◆ Aufgaben
1. Schreiben Sie den Abschnitt des Threads zur Schirmstrommessung von "Wir hatten am" bis "man RC-Kombination anbringen." neu und setzen Sie dabei "Zangenamperemeter" an die Stelle von "Stromzange".
2. Erläutern Sie in ein bis drei Sätzen, weshalb hans.mustermann im Thread zur Schirmstrommessung den gemessenen Wert von 138 mA für zu hoch hält.

◆ Vorliegender Text
* * * * *

# Profibus: Schirmstrommessung ergibt recht hohen Wert



## Lernwilliger32 (17 September 2013)

Hallo zusammen,

Ich habe eine Frage zur Schirmstrommessung an Profibuskabeln, speziell in Verbindung mit vielen Frequenzumrichtern.
Wir haben bei uns in der Anlage eine Reihe von Frequenzumrichtern (15 Stück) die mittels Profibus an die CPU angebunden sind. 
Wir hatten am Wochenende einen kurzen (msek-Bereich) Busausfall eines Segments. Ich habe jetzt testweise mit der Stromzange 
im eingestellten Frequenzbereich von 40 Hz - 1kHZ einen Strom von 138 mA gemessen. Jetzt weiss ich leider nicht, ob und welche Richtwerte es gibt im Bezug auf Schirmstrom und eventuelle Störungen des Busses.
Könnt ihr mir vielleicht ein paar Erfahrungswerte geben?


----------



## hans.mustermann (17 September 2013)

Hallo,

Der Schirmstrom sollte nur wenige Milliampere betragen. 138mA scheinen mir etwas viel. Eine Möglichkeit ist einen zusätzlichen Potentialausgleich zu verlegen. Im Falle das dies nicht möglich ist könnte man RC-Kombination anbringen.

* * * * *

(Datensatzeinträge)
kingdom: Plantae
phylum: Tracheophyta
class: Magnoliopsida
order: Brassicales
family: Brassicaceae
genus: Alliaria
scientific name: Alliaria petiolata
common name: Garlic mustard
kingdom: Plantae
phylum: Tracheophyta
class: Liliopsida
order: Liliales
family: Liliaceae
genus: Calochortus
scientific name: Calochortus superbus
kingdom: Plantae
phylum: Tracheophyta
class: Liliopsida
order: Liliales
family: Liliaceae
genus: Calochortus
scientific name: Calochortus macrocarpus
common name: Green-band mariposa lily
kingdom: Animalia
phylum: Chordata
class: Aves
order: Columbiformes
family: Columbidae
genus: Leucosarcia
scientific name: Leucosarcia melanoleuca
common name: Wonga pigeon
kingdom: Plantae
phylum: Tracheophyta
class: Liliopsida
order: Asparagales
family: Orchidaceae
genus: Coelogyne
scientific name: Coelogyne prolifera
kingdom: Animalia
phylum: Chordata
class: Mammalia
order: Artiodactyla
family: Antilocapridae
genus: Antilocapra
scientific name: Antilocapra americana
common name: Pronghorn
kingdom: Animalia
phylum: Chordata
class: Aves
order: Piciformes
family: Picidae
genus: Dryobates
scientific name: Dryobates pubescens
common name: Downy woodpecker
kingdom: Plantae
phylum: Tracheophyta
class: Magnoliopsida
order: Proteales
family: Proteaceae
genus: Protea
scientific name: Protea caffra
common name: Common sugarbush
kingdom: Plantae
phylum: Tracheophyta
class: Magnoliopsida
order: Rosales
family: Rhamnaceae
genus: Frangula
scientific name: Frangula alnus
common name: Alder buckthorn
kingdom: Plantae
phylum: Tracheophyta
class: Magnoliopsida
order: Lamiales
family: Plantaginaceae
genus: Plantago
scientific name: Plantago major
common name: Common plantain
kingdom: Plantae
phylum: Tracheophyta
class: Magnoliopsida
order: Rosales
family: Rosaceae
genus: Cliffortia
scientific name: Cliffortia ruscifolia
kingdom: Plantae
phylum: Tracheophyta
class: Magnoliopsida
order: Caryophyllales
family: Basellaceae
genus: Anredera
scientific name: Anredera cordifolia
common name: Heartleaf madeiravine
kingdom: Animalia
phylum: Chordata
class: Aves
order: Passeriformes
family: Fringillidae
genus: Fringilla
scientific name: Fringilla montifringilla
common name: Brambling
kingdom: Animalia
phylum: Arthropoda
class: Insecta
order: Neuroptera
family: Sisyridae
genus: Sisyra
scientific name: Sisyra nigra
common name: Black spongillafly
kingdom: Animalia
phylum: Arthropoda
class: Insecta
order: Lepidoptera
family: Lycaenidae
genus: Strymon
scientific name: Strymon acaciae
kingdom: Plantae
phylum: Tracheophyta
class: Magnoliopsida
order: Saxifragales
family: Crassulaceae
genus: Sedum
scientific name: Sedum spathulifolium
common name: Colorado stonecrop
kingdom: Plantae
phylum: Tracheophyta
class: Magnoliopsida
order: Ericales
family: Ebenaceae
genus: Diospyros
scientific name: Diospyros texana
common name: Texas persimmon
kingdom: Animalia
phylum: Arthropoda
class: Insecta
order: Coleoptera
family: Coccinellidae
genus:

* * * * *

◆ Lösungen je Aufgabe
1.
Wir hatten am Wochenende einen kurzen (msek-Bereich) Busausfall eines Segments. Ich habe jetzt testweise mit der Zangenamperemeter 
im eingestellten Frequenzbereich von 40 Hz - 1kHZ einen Strom von 138 mA gemessen. Jetzt weiss ich leider nicht, ob und welche Richtwerte es gibt im Bezug auf Schirmstrom und eventuelle Störungen des Busses.
Könnt ihr mir vielleicht ein paar Erfahrungswerte geben?


----------



## hans.mustermann (17 September 2013)

Hallo,

Der Schirmstrom sollte nur wenige Milliampere betragen. 138mA scheinen mir etwas viel. Eine Möglichkeit ist einen zusätzlichen Potentialausgleich zu verlegen. Im Falle das dies nicht möglich ist könnte man RC-Kombination anbringen.

2. Nach seiner Aussage sollte der Schirmstrom nur wenige Milliampere betragen. Der gemessene Wert von 138 mA liegt darüber und erscheint ihm deshalb etwas viel.